Cucumber Tuna Salad Bites

Cucumber Tuna Salad Bites

These cucumber tuna salad bites make a tasty, beautiful and healthy-ish appetizer. They’re really easy to make too. Hothouse cucumbers eliminate any prep, since they don’t need to be peeled and seeded. I do score them with a citrus zester to make them pretty. The tuna salad has a couple of special touches that require a little chopping, but it’s worth it. This tuna salad is flavorful, creamy and delicious.


Cook’s Notes:

Dice the onions and the celery as finely as possible. The trick is, to have a subtle flavor and just a little bit of crunch. Any large pieces of celery or onion will take over the tuna. The smaller the pieces, the more they will take a background role.


If you’re using pouch tuna there is no need to drain. If using canned tuna, drain it, but don’t leave it bone-dry.



12 oz. White Albacore Tuna in Water

2 oz. Cream Cheese

2 tbsp. Mayonnaise

2 tbsp. White Onion, finely diced

2 tbsp. Celery, finely diced

½ tsp. Yellow Mustard

¼ tsp. Kosher Salt, or to taste

¼ tsp. Fresh Ground Black Pepper, or to taste

1 Large Hothouse Cucumber, sliced into roughly ¼ inch rounds

Herbs for garnish, parsley, oregano, celery, thyme, or use your favorite


Secret to Perfect Tuna Salad

If you want a super creamy tuna salad, break up the pieces of tuna really well.
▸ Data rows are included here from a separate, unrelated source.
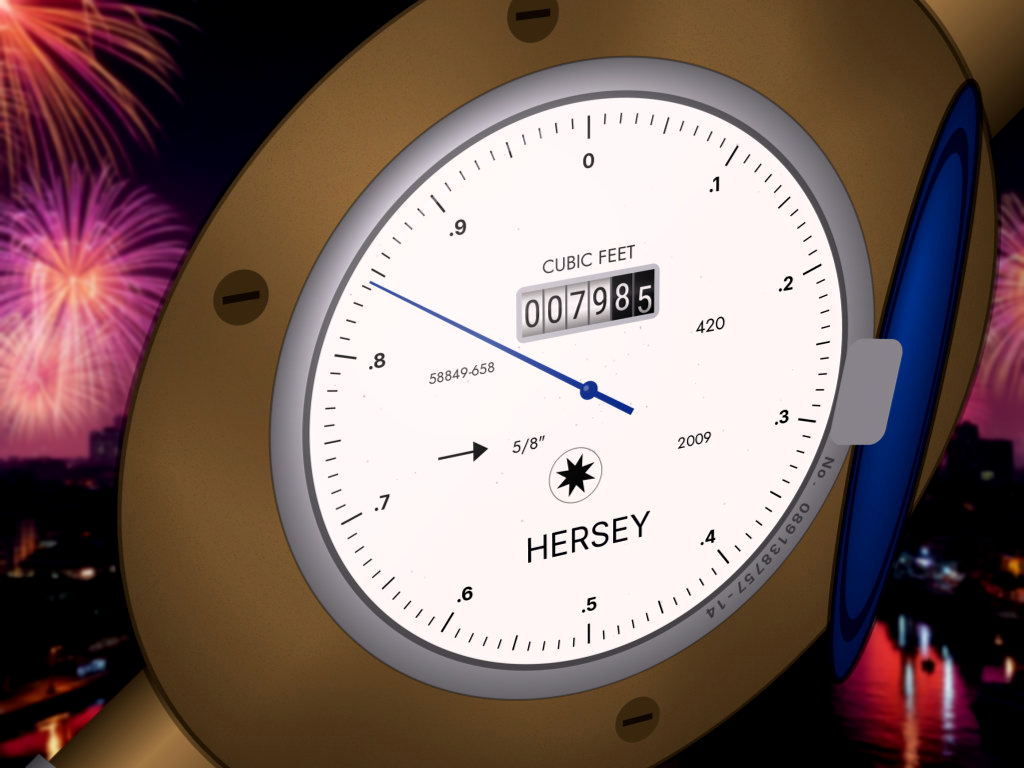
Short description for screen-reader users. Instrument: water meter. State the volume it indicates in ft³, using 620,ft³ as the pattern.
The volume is 7984.84,ft³
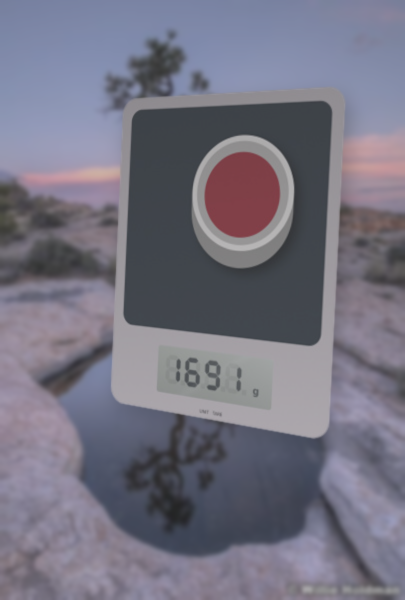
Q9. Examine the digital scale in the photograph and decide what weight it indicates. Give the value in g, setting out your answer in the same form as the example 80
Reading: 1691
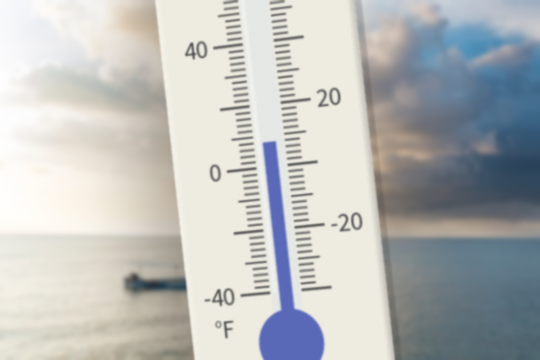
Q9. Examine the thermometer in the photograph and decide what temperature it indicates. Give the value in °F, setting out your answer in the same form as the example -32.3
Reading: 8
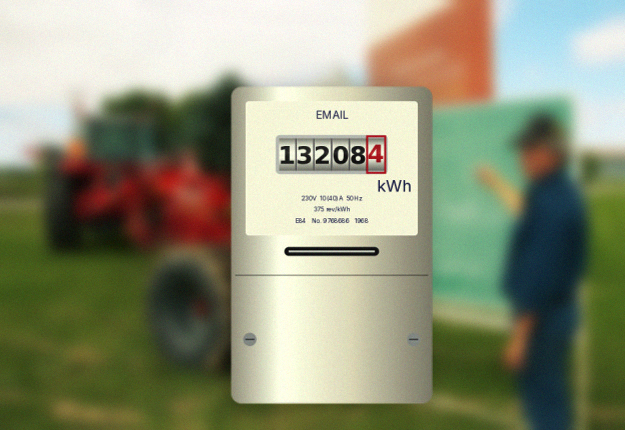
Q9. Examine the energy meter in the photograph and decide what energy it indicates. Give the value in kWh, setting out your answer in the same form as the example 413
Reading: 13208.4
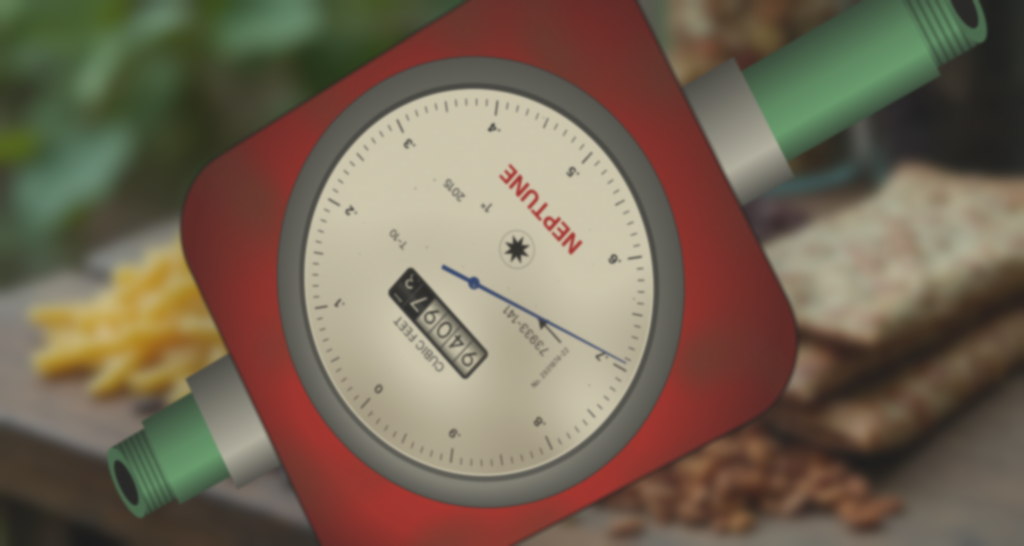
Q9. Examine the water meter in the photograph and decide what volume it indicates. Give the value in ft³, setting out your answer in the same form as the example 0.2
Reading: 940972.69
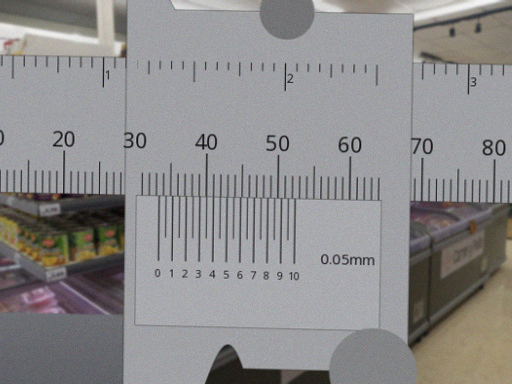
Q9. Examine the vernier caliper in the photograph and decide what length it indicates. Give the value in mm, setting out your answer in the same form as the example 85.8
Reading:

Stir the tuna with a fork, pressing down and breaking up any chunks. Do this, basically, until your hand hurts. Then take a break, and keep stirring and breaking up the tuna.


Add the tuna to a large bowl. Make sure the bowl is large enough so you can really get in there and stir without spilling. Break up the tuna, add the remaining ingredients and stir well to combine.


Taste the tuna salad and add salt and pepper only if needed. Cover the bowl and refrigerate until the tuna salad is nice and cold.


Make the cucumber tuna salad bites

There is no need to peel or seed hothouse cucumbers. If desired, score them with a lemon zester or fork to decorate.


Slice the cucumber into ¼ inch pieces. Don’t make them too thin so they’re sturdy enough to hold the tuna and won’t limp when picked up.


Add a small scoop of tuna salad on each cucumber round. Garnish with a small piece of selected herbs. Arrange the cucumber tuna bites on a tray. If not serving right away, cover with a lid, or loosely with plastic wrap. Refrigerate until ready to serve.